**Required task:** Could you copy the data below word for word, covering the stretch from the line containing "pose: elev=41.6 azim=316.7" through the line containing "Dot at: (267, 235)", with both of those lines included?

-- BEGIN Provided entries --

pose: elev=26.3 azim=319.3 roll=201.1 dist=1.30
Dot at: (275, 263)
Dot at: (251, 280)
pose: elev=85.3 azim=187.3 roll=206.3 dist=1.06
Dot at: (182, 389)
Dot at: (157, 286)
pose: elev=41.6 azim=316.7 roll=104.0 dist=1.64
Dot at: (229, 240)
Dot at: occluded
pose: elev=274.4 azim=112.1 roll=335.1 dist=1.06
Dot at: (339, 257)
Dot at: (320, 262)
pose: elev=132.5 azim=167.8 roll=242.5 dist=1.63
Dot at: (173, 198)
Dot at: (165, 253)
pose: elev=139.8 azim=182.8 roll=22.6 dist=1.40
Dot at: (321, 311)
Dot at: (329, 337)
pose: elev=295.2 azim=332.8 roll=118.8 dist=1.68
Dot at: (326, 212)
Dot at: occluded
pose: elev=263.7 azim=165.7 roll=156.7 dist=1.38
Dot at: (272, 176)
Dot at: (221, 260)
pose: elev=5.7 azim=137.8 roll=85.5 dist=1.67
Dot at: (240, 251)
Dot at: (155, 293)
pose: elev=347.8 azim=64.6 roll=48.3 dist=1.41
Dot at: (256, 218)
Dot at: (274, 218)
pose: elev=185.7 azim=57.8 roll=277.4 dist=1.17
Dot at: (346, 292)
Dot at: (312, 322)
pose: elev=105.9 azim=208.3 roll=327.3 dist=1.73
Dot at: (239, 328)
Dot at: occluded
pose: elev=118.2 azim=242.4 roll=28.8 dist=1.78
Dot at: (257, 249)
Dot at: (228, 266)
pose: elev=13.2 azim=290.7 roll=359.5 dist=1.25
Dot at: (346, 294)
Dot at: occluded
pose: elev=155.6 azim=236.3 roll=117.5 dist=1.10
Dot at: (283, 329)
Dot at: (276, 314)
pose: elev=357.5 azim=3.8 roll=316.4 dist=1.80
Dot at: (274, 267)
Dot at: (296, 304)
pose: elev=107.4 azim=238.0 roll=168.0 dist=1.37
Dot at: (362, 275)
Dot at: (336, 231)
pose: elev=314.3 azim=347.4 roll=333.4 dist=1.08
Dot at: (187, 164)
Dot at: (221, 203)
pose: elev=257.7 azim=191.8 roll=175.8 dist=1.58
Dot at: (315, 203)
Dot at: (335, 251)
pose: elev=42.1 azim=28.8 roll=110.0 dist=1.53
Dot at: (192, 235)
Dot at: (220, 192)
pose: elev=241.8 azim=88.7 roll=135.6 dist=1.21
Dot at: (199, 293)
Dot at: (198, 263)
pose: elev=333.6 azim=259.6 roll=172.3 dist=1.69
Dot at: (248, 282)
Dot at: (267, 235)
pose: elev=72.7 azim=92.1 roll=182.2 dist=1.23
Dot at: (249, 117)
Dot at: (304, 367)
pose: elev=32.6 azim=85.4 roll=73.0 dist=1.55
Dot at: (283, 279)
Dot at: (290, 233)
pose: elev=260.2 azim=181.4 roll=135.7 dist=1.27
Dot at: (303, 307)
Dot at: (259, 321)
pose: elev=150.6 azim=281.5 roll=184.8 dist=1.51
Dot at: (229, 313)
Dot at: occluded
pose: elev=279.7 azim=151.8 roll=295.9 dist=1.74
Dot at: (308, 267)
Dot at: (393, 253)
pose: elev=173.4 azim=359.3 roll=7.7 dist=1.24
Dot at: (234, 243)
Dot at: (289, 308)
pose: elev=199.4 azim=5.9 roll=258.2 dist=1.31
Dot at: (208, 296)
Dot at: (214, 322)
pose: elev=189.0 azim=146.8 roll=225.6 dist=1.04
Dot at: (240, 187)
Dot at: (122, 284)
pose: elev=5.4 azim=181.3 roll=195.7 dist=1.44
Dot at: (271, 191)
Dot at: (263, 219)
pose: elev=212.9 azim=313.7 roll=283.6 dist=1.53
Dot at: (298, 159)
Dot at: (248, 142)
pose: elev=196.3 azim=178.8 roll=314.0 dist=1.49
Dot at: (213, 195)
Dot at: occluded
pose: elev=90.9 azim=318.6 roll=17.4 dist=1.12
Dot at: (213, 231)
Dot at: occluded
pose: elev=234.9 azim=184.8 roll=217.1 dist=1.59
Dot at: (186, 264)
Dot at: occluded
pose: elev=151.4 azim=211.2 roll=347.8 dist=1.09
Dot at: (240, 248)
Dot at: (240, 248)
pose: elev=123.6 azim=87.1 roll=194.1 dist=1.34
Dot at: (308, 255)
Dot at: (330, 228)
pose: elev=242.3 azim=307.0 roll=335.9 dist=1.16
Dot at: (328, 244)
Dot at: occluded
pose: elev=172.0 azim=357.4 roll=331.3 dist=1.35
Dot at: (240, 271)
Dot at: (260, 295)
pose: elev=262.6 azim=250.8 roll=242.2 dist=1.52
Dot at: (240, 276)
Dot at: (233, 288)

-- END Provided entries --

**Response to the exercise:**
pose: elev=41.6 azim=316.7 roll=104.0 dist=1.64
Dot at: (229, 240)
Dot at: occluded
pose: elev=274.4 azim=112.1 roll=335.1 dist=1.06
Dot at: (339, 257)
Dot at: (320, 262)
pose: elev=132.5 azim=167.8 roll=242.5 dist=1.63
Dot at: (173, 198)
Dot at: (165, 253)
pose: elev=139.8 azim=182.8 roll=22.6 dist=1.40
Dot at: (321, 311)
Dot at: (329, 337)
pose: elev=295.2 azim=332.8 roll=118.8 dist=1.68
Dot at: (326, 212)
Dot at: occluded
pose: elev=263.7 azim=165.7 roll=156.7 dist=1.38
Dot at: (272, 176)
Dot at: (221, 260)
pose: elev=5.7 azim=137.8 roll=85.5 dist=1.67
Dot at: (240, 251)
Dot at: (155, 293)
pose: elev=347.8 azim=64.6 roll=48.3 dist=1.41
Dot at: (256, 218)
Dot at: (274, 218)
pose: elev=185.7 azim=57.8 roll=277.4 dist=1.17
Dot at: (346, 292)
Dot at: (312, 322)
pose: elev=105.9 azim=208.3 roll=327.3 dist=1.73
Dot at: (239, 328)
Dot at: occluded
pose: elev=118.2 azim=242.4 roll=28.8 dist=1.78
Dot at: (257, 249)
Dot at: (228, 266)
pose: elev=13.2 azim=290.7 roll=359.5 dist=1.25
Dot at: (346, 294)
Dot at: occluded
pose: elev=155.6 azim=236.3 roll=117.5 dist=1.10
Dot at: (283, 329)
Dot at: (276, 314)
pose: elev=357.5 azim=3.8 roll=316.4 dist=1.80
Dot at: (274, 267)
Dot at: (296, 304)
pose: elev=107.4 azim=238.0 roll=168.0 dist=1.37
Dot at: (362, 275)
Dot at: (336, 231)
pose: elev=314.3 azim=347.4 roll=333.4 dist=1.08
Dot at: (187, 164)
Dot at: (221, 203)
pose: elev=257.7 azim=191.8 roll=175.8 dist=1.58
Dot at: (315, 203)
Dot at: (335, 251)
pose: elev=42.1 azim=28.8 roll=110.0 dist=1.53
Dot at: (192, 235)
Dot at: (220, 192)
pose: elev=241.8 azim=88.7 roll=135.6 dist=1.21
Dot at: (199, 293)
Dot at: (198, 263)
pose: elev=333.6 azim=259.6 roll=172.3 dist=1.69
Dot at: (248, 282)
Dot at: (267, 235)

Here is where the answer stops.